#### Excerpted text
# How Long Does a 6.8kg Gas Bottle Last You?



## Fat Bastard (23/10/13)

Seems that my 12 kegs is well under par for the course. I do use the one bottle for everything though, I'll purge empty kegs with it, and charge them up a bit with it to dispense starsan and pbw solutions during cleaning.

I cant find any leaks in the system, so I don't think it's leaking anywhere, but of course that doesn't mean it's not leaking somewhere I haven't checked. I never turn the gas off either, it's hooked up all the time. The gas guy told me I'd get 9 kegs out of it, so until recently, I thought I was doing alright!


----------



## Josh SA (23/10/13)

FB. Im on my 13th keg with my first bottle of CO2 & i suspect im probably only halfway through. I only use the gas for carbonating & dispense.

Compressed air moves all Cleaning/sanitising solutions for me.
I also never purge kegs of air b4 filling, only after filled. never had oxidised beer although it gets drank pretty fast.

recall someone on here said 50 or so kegs carbed & dispensed from one bottle.


----------



## punkin (24/10/13)

Mine last 8-10 months at a guess, two kegs a week at least, usually more. We also use the gas for soda water, she goes through a bottle a day of that stuff. I guess that's closer to 100 kegs rather than 50 although i use 10kg bottles. I have 2 so i can keep a spare and don't have any frightening 'run out of beer' moments. :blink:

I don't purge.


----------



## Yob (24/10/13)

I just got myself one of these bad boys, I've read countless times of folks losing whole bottles from leaks that I don't think I'll ever leave it on all the time..


----------



## Camo6 (24/10/13)

#### Dataset entries
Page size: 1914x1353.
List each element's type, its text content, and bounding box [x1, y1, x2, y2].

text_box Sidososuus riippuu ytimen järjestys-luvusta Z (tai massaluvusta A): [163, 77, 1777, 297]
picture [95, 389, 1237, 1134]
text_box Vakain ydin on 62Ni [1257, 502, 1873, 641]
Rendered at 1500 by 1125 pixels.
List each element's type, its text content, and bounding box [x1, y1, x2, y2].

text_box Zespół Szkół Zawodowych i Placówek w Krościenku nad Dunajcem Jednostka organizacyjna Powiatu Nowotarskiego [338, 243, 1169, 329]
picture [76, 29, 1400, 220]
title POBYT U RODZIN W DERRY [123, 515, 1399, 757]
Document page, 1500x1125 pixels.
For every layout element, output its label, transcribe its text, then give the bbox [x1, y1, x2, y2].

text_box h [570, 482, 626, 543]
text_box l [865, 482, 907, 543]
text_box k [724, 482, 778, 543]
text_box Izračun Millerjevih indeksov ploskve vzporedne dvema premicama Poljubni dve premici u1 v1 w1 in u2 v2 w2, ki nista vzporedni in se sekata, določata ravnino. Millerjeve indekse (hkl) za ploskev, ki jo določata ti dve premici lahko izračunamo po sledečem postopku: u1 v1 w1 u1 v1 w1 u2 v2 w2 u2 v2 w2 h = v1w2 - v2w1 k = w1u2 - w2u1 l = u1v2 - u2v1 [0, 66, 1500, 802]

#### Challenge
Print the entire forum thread on how long a 6.8kg gas bottle lasts, unchanged and in full. The listing above is not required.

#### Answer in full
# How Long Does a 6.8kg Gas Bottle Last You?



## Fat Bastard (23/10/13)

Seems that my 12 kegs is well under par for the course. I do use the one bottle for everything though, I'll purge empty kegs with it, and charge them up a bit with it to dispense starsan and pbw solutions during cleaning.

I cant find any leaks in the system, so I don't think it's leaking anywhere, but of course that doesn't mean it's not leaking somewhere I haven't checked. I never turn the gas off either, it's hooked up all the time. The gas guy told me I'd get 9 kegs out of it, so until recently, I thought I was doing alright!


----------



## Josh SA (23/10/13)

FB. Im on my 13th keg with my first bottle of CO2 & i suspect im probably only halfway through. I only use the gas for carbonating & dispense.

Compressed air moves all Cleaning/sanitising solutions for me.
I also never purge kegs of air b4 filling, only after filled. never had oxidised beer although it gets drank pretty fast.

recall someone on here said 50 or so kegs carbed & dispensed from one bottle.


----------



## punkin (24/10/13)

Mine last 8-10 months at a guess, two kegs a week at least, usually more. We also use the gas for soda water, she goes through a bottle a day of that stuff. I guess that's closer to 100 kegs rather than 50 although i use 10kg bottles. I have 2 so i can keep a spare and don't have any frightening 'run out of beer' moments. :blink:

I don't purge.


----------



## Yob (24/10/13)

I just got myself one of these bad boys, I've read countless times of folks losing whole bottles from leaks that I don't think I'll ever leave it on all the time..


----------



## Camo6 (24/10/13)